Anna Mulcahy, who has been cycling in London every day for over five years, sadly also has first-hand experience of these issues. The 30-year-old, who works in the charity sector, tells me about an incident where a man in a car hurled a milkshake at her five years ago.
“The car decided to pull out into the cycle lane,” Mulcahy recalls. “I had to get out the way because he pulled into me. It was scary. He said ‘f*** off, you whore’. He threw his milkshake at me. His window was down. It didn't hit me. He was screaming. He was really going for it. It was 9am.”
Mulcahy estimates someone will yell something at her or do something dangerous once a week – adding that male cyclists give her more space and cut her up less on the roads since she bought a more expensive bike. She equates the abuse she endures cycling to standard road rage, but believes you get “treated differently because you’re a woman”.

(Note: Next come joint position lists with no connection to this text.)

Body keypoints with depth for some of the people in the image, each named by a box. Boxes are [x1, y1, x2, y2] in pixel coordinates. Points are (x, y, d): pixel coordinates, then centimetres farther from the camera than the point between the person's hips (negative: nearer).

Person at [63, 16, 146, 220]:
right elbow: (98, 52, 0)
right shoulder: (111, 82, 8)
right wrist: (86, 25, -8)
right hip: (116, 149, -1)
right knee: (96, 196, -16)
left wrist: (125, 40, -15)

“The misogyny is tiring,” she chips in. “Some friends don’t want to cycle in London because they think it is scary and feel a bit intimidated by both cars and then other cyclists who are really assertive – cyclists in lycra going 20 miles an hour cutting you up feeling like you are getting in their way, shouting at you.”
Nevertheless, despite the abuse I’ve experienced while cycling around London, the benefits still radically outweigh the downsides. Cycling ultimately feels like freedom.
Put it like this: I feel immeasurably safer whizzing along on my two wheels late at night in London than I do walking down the street.